● EXERCISE INSTRUCTIONS: Count the lines in the data below that contain the string "risques", with case counting, and reply with only the number.

=== Section Start ===

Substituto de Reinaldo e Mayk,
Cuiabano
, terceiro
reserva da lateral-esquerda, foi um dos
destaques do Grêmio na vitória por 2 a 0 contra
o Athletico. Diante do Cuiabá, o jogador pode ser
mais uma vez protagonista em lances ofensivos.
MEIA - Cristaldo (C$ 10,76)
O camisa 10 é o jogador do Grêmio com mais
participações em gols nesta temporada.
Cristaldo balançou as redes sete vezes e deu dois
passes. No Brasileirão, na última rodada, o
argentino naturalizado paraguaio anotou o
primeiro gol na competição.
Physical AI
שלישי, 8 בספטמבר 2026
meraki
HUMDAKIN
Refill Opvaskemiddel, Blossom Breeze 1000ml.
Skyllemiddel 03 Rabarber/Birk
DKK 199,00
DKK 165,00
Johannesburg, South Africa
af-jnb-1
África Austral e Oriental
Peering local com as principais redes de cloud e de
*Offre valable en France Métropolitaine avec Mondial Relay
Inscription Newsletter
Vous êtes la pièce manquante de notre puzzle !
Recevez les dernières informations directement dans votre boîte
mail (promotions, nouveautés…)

=== Section End ===
=== Section Start ===

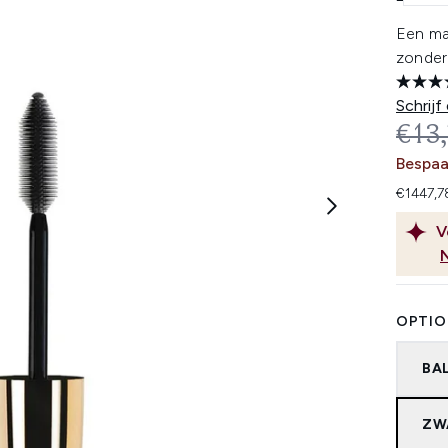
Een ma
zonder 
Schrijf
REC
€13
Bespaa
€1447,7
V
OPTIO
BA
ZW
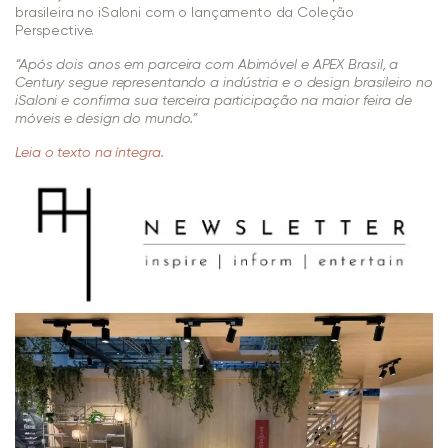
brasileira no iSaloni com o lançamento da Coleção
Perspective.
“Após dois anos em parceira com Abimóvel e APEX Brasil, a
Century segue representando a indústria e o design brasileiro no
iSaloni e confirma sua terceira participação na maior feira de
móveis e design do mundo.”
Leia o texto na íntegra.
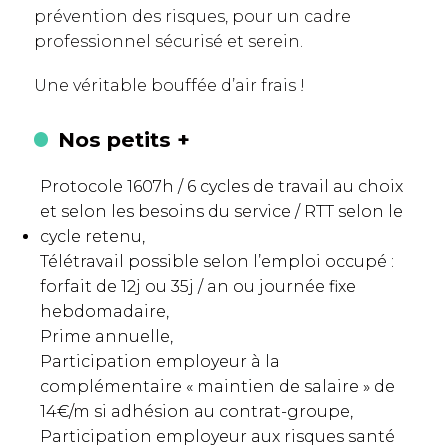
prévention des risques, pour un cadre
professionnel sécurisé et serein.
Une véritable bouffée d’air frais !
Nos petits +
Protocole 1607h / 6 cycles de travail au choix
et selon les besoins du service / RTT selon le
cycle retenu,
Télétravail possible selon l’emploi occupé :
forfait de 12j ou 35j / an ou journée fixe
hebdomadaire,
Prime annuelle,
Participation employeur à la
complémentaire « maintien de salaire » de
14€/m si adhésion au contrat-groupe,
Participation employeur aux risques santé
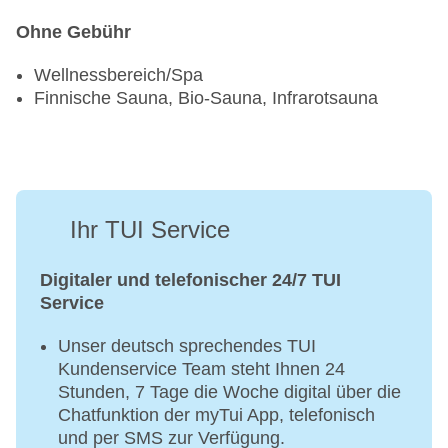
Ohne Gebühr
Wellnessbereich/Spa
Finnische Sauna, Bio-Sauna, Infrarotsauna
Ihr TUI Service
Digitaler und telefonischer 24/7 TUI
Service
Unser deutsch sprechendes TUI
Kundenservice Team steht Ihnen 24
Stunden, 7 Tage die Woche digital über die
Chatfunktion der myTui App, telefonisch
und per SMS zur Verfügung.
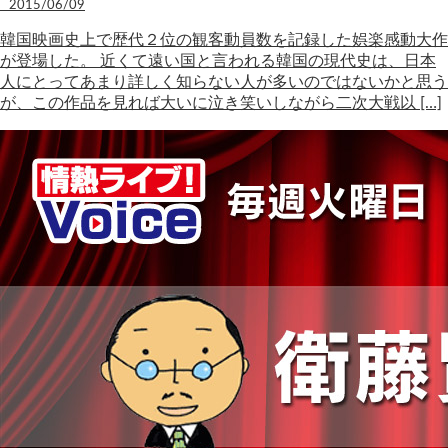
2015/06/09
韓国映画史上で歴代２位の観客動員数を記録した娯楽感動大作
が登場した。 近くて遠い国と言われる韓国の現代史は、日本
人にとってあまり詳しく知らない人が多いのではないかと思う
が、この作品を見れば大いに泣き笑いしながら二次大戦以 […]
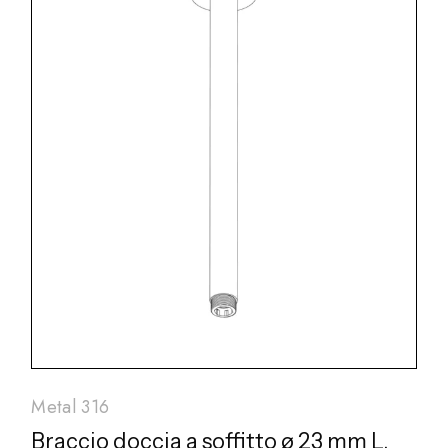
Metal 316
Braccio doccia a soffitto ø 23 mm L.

=== Section End ===

● ANSWER: 2